- TO-DO ITEM
The answer must be every line of the records below that holds the word "Доставка".

- Page-level text extractions
====

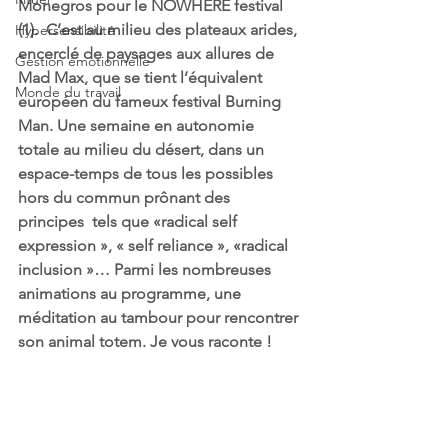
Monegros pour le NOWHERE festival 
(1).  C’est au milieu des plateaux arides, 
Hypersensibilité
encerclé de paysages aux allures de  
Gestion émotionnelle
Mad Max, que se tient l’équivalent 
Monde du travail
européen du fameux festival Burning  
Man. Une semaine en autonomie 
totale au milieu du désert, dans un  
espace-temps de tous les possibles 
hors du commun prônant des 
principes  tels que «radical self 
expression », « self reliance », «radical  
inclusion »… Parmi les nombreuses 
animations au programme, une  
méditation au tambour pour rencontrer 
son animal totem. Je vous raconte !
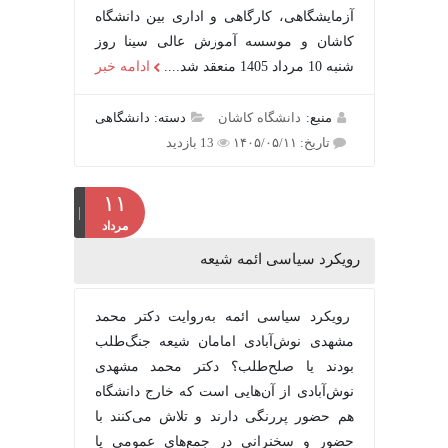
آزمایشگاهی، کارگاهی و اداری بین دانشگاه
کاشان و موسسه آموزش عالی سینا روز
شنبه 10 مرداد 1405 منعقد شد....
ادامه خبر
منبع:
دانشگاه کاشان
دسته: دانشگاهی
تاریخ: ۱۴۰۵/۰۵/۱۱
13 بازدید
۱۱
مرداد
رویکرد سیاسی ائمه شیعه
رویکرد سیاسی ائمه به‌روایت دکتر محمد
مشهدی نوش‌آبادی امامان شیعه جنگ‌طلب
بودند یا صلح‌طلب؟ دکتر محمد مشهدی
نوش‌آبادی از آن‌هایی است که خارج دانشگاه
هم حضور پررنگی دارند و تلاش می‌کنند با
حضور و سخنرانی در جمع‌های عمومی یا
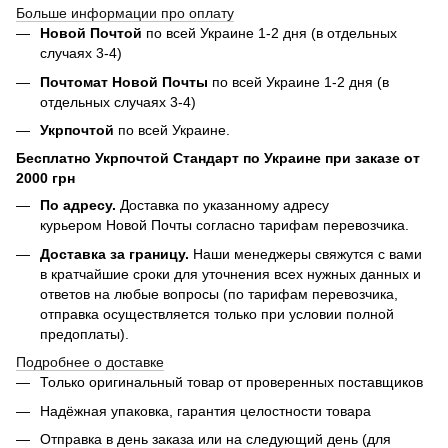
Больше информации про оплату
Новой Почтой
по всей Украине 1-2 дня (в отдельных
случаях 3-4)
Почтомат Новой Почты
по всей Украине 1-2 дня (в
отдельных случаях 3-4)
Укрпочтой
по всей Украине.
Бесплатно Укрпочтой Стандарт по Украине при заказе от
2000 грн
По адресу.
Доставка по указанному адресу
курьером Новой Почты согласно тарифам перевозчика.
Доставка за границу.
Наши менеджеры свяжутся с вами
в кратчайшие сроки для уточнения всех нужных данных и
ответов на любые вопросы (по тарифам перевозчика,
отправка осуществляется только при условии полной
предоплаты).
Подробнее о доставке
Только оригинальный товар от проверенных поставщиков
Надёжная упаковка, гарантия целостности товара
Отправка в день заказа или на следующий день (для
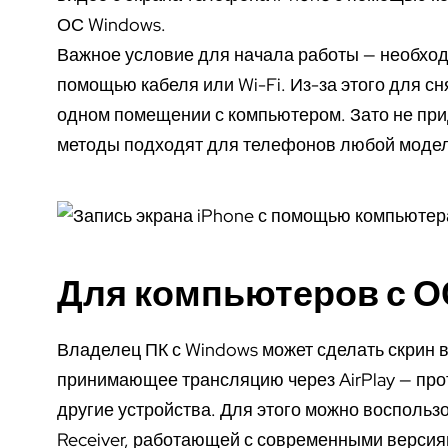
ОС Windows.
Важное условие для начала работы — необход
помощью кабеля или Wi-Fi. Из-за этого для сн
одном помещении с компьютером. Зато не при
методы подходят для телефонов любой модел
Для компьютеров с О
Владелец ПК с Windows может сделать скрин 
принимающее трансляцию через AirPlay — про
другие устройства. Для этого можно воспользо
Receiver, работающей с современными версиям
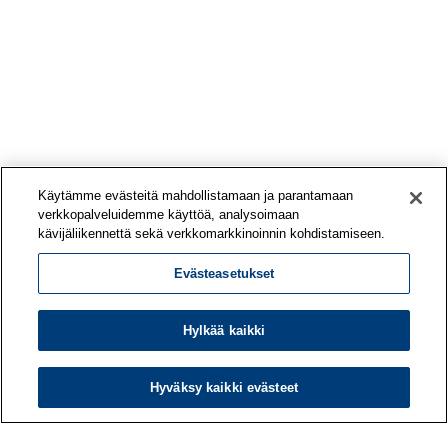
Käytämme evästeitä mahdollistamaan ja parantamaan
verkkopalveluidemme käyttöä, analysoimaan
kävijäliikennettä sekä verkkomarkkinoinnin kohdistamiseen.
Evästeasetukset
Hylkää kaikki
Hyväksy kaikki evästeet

====

- RESPONSE BELOW
Доставка по указанному адресу
Доставка за границу.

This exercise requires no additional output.